====== Supplied data
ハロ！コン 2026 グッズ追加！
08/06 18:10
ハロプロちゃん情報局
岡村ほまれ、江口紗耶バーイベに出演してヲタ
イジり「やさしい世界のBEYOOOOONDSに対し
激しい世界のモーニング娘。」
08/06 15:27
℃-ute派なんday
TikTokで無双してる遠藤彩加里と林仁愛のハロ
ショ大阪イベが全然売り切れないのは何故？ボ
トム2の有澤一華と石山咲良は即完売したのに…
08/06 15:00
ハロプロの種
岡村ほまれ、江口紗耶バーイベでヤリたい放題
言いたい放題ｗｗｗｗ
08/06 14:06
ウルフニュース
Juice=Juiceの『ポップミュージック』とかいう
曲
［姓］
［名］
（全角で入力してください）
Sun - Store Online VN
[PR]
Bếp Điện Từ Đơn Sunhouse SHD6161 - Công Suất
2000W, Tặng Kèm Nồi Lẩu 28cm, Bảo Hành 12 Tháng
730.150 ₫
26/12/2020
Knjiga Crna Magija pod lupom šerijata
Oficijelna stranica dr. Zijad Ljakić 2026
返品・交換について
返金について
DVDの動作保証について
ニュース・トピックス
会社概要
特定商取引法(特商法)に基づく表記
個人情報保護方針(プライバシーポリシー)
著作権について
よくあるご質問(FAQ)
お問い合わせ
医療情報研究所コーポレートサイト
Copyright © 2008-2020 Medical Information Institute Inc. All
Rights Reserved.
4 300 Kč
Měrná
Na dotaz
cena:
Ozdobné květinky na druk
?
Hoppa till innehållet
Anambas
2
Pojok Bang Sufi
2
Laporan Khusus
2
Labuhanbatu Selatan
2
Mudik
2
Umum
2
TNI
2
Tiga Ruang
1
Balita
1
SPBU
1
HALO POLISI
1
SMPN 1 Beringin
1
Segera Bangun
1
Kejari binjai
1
============
# Work required:
Word for word, set down all of the records above.

# Your response:
ハロ！コン 2026 グッズ追加！
08/06 18:10
ハロプロちゃん情報局
岡村ほまれ、江口紗耶バーイベに出演してヲタ
イジり「やさしい世界のBEYOOOOONDSに対し
激しい世界のモーニング娘。」
08/06 15:27
℃-ute派なんday
TikTokで無双してる遠藤彩加里と林仁愛のハロ
ショ大阪イベが全然売り切れないのは何故？ボ
トム2の有澤一華と石山咲良は即完売したのに…
08/06 15:00
ハロプロの種
岡村ほまれ、江口紗耶バーイベでヤリたい放題
言いたい放題ｗｗｗｗ
08/06 14:06
ウルフニュース
Juice=Juiceの『ポップミュージック』とかいう
曲
［姓］
［名］
（全角で入力してください）
Sun - Store Online VN
[PR]
Bếp Điện Từ Đơn Sunhouse SHD6161 - Công Suất
2000W, Tặng Kèm Nồi Lẩu 28cm, Bảo Hành 12 Tháng
730.150 ₫
26/12/2020
Knjiga Crna Magija pod lupom šerijata
Oficijelna stranica dr. Zijad Ljakić 2026
返品・交換について
返金について
DVDの動作保証について
ニュース・トピックス
会社概要
特定商取引法(特商法)に基づく表記
個人情報保護方針(プライバシーポリシー)
著作権について
よくあるご質問(FAQ)
お問い合わせ
医療情報研究所コーポレートサイト
Copyright © 2008-2020 Medical Information Institute Inc. All
Rights Reserved.
4 300 Kč
Měrná
Na dotaz
cena:
Ozdobné květinky na druk
?
Hoppa till innehållet
Anambas
2
Pojok Bang Sufi
2
Laporan Khusus
2
Labuhanbatu Selatan
2
Mudik
2
Umum
2
TNI
2
Tiga Ruang
1
Balita
1
SPBU
1
HALO POLISI
1
SMPN 1 Beringin
1
Segera Bangun
1
Kejari binjai
1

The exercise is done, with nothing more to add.